For most, life’s dream includes spouse, children, buying a home, and owning your own business. It’s the dream of owning your own business that I want to address, particularly how to reduce the emotional and financial risks associated with a new enterprise.
Not long ago, I had a woman make an appointment to see me because of problems she was having with a friend that she had gone into business with. The two had gone onto the Internet and had an online service prepare the paperwork for forming a Limited Liability Company, or LLC. The LLC is a popular business entity because of its partnership tax advantages and liability protection. The LLC is often a good structure for the new business, but that’s not always the case.
The Internet is replete with websites enticing people to create business entities, particularly LLC’s and corporations, by using documents which they advertise as “tried and true” and “proven” documents from years of experience in the law. Unfortunately, one size seldom fits all.
My soon-to-be client (we’ll call her Debra), had entered into the business with a partner in what appeared to be a very lucrative opportunity. Now she was expressing fear that she was being forced out of business by her partner and friend, and she was right. For months her partner had been attempting to take-over the reins of the company. Debts were being incurred without her approval, bills were going up-paid, and her partner was engaged in questionable marketing practices. Her focus had been finding new clients and bringing money into business, of which she did a remarkable job. She left much of the day-to-day business decisions to her partner. Debra also learned that her partner had formed other businesses of which Debra was unaware, diverting the partner’s attention away from the joint venture with Debra.

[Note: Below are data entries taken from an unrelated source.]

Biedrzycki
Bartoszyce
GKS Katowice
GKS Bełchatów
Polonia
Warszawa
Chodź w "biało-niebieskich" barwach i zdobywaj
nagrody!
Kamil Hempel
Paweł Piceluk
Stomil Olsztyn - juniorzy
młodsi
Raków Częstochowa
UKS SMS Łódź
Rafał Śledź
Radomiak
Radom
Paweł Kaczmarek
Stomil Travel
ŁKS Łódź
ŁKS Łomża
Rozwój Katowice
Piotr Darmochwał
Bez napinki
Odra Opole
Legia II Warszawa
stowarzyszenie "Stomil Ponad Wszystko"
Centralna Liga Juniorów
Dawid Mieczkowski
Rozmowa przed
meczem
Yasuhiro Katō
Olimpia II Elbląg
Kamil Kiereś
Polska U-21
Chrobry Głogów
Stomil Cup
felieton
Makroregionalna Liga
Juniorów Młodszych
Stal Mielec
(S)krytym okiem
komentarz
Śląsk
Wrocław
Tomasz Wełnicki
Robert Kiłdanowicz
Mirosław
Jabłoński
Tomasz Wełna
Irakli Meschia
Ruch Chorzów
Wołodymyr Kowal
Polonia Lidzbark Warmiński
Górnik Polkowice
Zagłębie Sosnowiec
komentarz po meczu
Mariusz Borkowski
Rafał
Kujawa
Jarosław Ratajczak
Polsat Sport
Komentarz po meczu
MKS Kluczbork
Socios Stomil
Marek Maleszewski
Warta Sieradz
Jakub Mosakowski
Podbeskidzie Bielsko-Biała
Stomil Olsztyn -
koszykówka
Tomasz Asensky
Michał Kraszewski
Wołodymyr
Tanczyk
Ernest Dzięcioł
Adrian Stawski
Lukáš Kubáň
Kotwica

Because the Operating Agreement had not been tailored to address the situation now facing her, Debra’s business partner was capitalizing on missing and ambiguous language in the agreement. There was also an issue of ownership interest. When Articles of Organization are filed with the state, the state doesn’t look at the fairness of the ownership interests, just that the forms are completed and the fees paid.

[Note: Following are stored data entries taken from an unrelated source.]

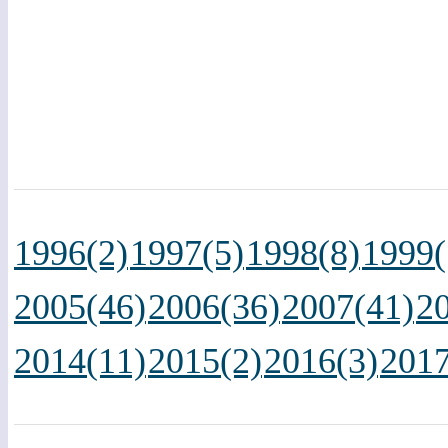
1996(2)
1997(5)
1998(8)
1999(
2005(46)
2006(36)
2007(41)
2
2014(11)
2015(2)
2016(3)
2017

I met with the other party’s attorney and got the mistreatment to stop, but the damage had already been done. The thought of a legal battle with her partner was so traumatic to both Debra and her family that she just wanted out. Despite her belief that the LLC agreements provided by the internet provider were adequate, they were not. Debra walked away but only after losing many thousands of dollars, along with all the goodwill she had created.
Debra has rebounded and is today a thriving entrepreneur . . . without her former business partner. But how much better it would have been had we visited before the business was formed instead of after the drama had unfolded. Had she used an attorney upfront, hopefully, that relationship would have been such that she would have felt comfortable in calling the attorney at the first sign of impropriety.
In most cases, the price of a business formation charged by a local attorney is not much more than the prices charged by internet providers. But what it offers, exceeds any cost savings that may come from using a faceless legal services provider.
My recommendation, always seek competent local legal assistance when chasing that dream of starting a business and minimize the possibility of legal doom.